Lindsay’s Story.
As a registered social worker and therapist in Toronto, Ontario, I specialize in helping individuals and couples navigate complex emotional challenges, such as narcissistic abuse in family or romantic dynamics, communication breakdowns, and self-esteem issues rooted in childhood trauma. These anonymized case studies illustrate common situations I've encountered, showing how I collaborate with clients to understand their struggles, apply tailored strategies, and foster meaningful progress. Each highlights the client's initial challenges, key elements of our work together, and the outcomes they achieved—demonstrating my approach to guiding from confusion and pain toward clarity, resilience, and healthier connections.
Lindsay:
“Blake supported me in processing post-divorce trauma and co-parenting anxiety from my narcissistic ex's gaslighting using the Dual Mothership Model and somatic practices, empowering boundaries, reduced anxiety, and resilient motherhood.”

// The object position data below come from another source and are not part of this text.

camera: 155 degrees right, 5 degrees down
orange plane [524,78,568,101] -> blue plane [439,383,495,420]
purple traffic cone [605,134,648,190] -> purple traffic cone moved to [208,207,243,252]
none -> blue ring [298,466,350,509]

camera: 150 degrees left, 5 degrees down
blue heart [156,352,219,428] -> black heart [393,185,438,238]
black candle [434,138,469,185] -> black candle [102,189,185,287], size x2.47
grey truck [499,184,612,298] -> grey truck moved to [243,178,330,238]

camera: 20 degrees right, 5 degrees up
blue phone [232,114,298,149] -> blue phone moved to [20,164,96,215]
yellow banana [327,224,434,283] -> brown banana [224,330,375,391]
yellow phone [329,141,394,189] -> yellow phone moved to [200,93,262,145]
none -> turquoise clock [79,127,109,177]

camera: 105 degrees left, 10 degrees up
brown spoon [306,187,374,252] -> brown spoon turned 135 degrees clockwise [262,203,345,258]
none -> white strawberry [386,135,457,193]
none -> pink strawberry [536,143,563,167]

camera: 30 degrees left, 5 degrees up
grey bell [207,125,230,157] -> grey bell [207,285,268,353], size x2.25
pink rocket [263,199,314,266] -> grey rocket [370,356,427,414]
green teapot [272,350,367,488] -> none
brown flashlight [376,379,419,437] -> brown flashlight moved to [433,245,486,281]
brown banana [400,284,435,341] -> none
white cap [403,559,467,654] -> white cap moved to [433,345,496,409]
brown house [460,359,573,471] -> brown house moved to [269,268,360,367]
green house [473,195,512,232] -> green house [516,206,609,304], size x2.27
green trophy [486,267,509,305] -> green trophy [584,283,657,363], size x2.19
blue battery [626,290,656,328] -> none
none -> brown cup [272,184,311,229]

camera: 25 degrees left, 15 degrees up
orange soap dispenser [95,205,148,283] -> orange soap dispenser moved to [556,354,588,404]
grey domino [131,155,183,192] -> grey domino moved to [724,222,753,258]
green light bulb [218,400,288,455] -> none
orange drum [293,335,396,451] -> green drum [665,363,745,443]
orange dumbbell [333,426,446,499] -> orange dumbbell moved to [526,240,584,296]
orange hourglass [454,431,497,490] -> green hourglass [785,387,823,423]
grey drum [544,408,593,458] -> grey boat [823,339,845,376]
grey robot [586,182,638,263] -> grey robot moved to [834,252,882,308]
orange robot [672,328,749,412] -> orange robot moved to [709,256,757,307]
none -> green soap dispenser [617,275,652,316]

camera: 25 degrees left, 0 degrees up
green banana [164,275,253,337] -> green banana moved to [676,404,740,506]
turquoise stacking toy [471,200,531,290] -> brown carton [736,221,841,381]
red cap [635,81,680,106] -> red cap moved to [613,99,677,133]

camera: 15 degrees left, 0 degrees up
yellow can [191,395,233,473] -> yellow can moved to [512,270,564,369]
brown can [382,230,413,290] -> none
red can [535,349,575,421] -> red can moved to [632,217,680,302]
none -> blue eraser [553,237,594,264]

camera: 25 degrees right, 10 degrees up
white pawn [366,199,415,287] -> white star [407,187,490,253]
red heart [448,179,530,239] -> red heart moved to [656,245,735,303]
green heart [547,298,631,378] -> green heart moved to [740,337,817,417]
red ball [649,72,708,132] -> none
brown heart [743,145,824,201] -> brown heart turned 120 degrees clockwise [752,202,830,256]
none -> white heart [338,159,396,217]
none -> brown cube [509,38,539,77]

A woman in her 40s reached out post-divorce from a high-functioning narcissistic lawyer, with whom she shared three children. She felt disposable and isolated during the marriage, walking on eggshells amid gaslighting and emotional neglect. Co-parenting amplified her anxiety, as she worried about her son's behaviors echoing his father's manipulation—using tactics like alienation—while grieving the relationship's impact on her identity and confidence, marked by complex trauma symptoms like heightened fight responses.
We explored her reality testing, using the Dual Mothership Model by Sam Vaknin to unpack the shared fantasy—grieving the idealized self mirrored by her ex and recognizing her roles as both "mother" and "child" in the dynamic. Through IFS therapy, we addressed parts carrying righteous rage and guilt, tracing origins to the marriage's trust violations. Somatic grounding exercises, like body scans and energy work, helped regulate her nervous system, reducing disassociation during co-parenting stress.
We focused on building resilience for her children, coaching her to model autonomy without engaging in the ex's games, and using Bowen concepts like emotional cutoffs to set boundaries. Over time, she regained confidence, processed the grief of the illusion, and felt empowered as a mother—establishing healthier co-parenting routines, reducing anxiety, and embracing self-worth beyond the abuse, with tools to prevent reenactment in future relationships.